Document passage -
Where new writing finds its voice
Review

What’s new?

Helen Mort

City State
Ed. Tom Chivers
Penned In The Margins, 2009

Voice Recognition: 21 Poets for the 21st Century
Ed. James Byrne and Clare Pollard
Bloodaxe, 2009

 

In an interview for The Wolf in 2002, the late Michael Donaghy was asked whom he considered to be ‘promising new poets’. His reply was admirably succinct: 

I’m more interested in promising old poets... In America, poets Anthony Hecht and Richard Wilbur have new collections out. They are both in their eighties...

Two new anthologies, City State and Voice Recognition, raise interesting questions about what it is to be ‘new’, and prompt us to return to Michael Donaghy’s comment and wonder: what is it about ‘newness’ that means we should celebrate it as a quality in itself?

As the editors of Voice Recognition note, 2009 has been ‘a year of unprecedented attention for young poets’, with Jen Hadfield becoming the youngest ever winner of the TS Eliot Prize in January, and a plethora of articles on the subject in national newspapers, such as April’s feature on ‘The Facebook Poets’ in the Times. This latest anthology from Bloodaxe adds to the jubilant atmosphere, introducing 21 Poets For The 21st Century, adding, no less, that ‘the future of poetry begins here’. A daring claim: the blurb tells us that this book will introduce us to the defining voices of a generation, some of the most exciting young poets of the century.

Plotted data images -

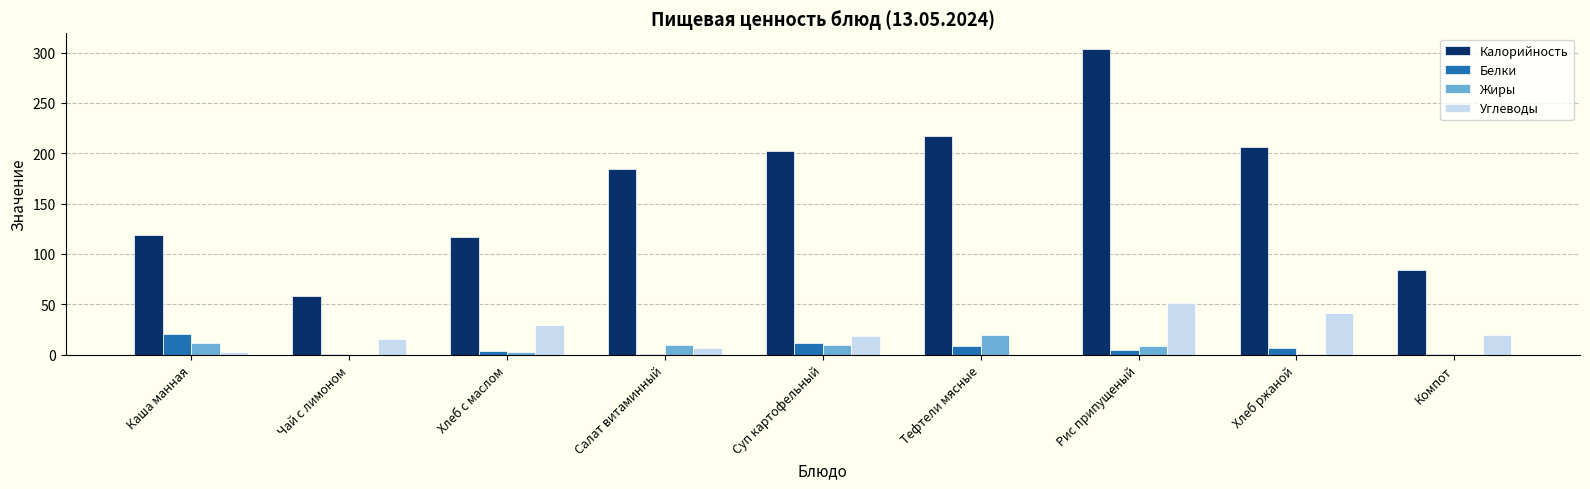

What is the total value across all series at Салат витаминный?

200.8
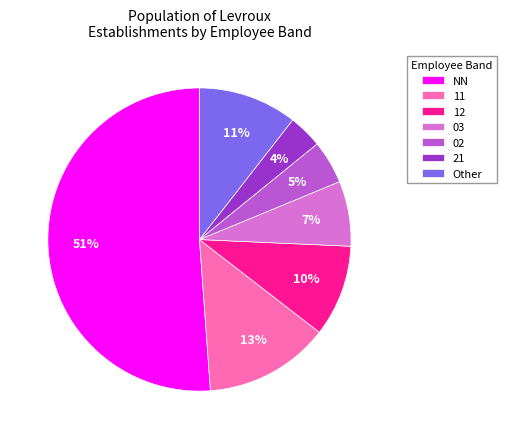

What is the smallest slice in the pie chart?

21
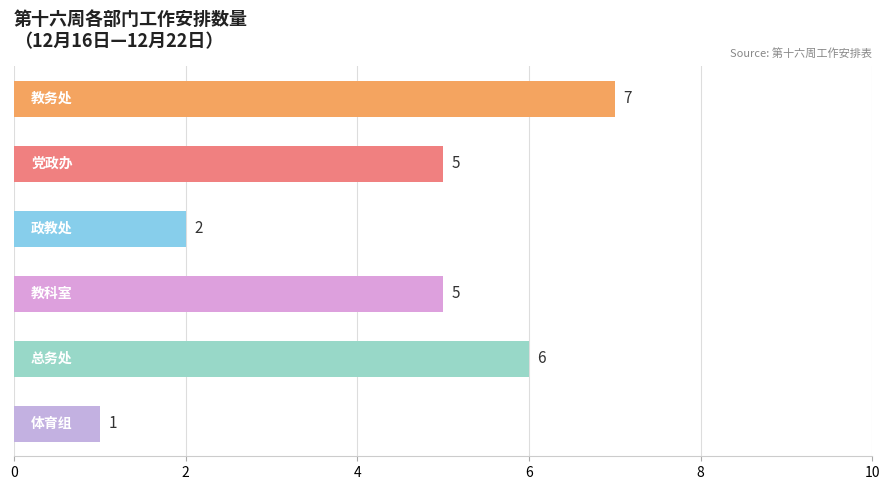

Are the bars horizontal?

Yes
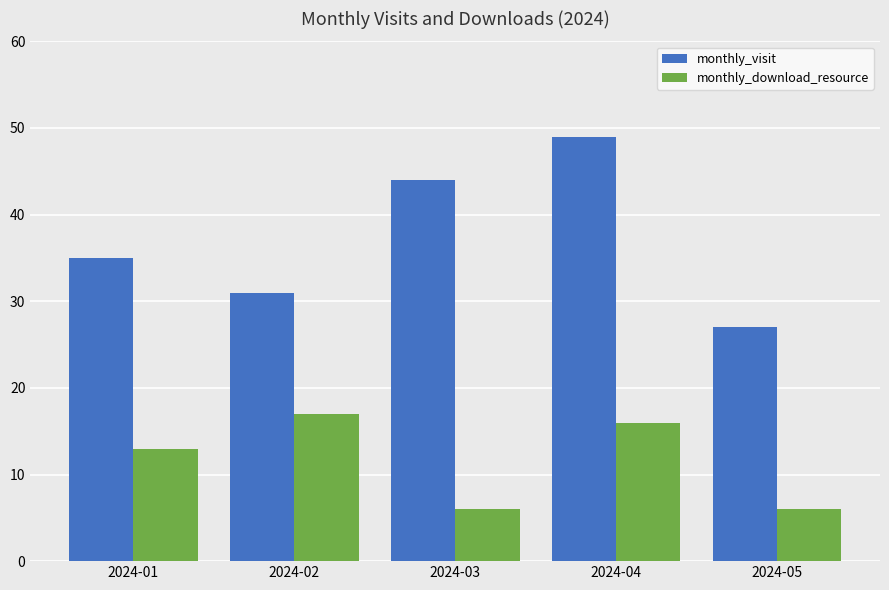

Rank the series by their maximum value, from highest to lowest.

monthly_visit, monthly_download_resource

Questions on the material -
A – Answer these questions about the review:
(i) In which publication did Michael Donaghy's 2002 interview appear?
(ii) Who edited City State?
(iii) Who became the youngest ever winner of the TS Eliot Prize in January?
B – Edit the review by rewriting the passage from "As the editors" up to and including "of the century.", replacing "unprecedented" with "remarkable".
The data have no role here.

Answers for each item -
A –
(i) The Wolf
(ii) Tom Chivers
(iii) Jen Hadfield

B –
As the editors of Voice Recognition note, 2009 has been ‘a year of remarkable attention for young poets’, with Jen Hadfield becoming the youngest ever winner of the TS Eliot Prize in January, and a plethora of articles on the subject in national newspapers, such as April’s feature on ‘The Facebook Poets’ in the Times. This latest anthology from Bloodaxe adds to the jubilant atmosphere, introducing 21 Poets For The 21st Century, adding, no less, that ‘the future of poetry begins here’. A daring claim: the blurb tells us that this book will introduce us to the defining voices of a generation, some of the most exciting young poets of the century.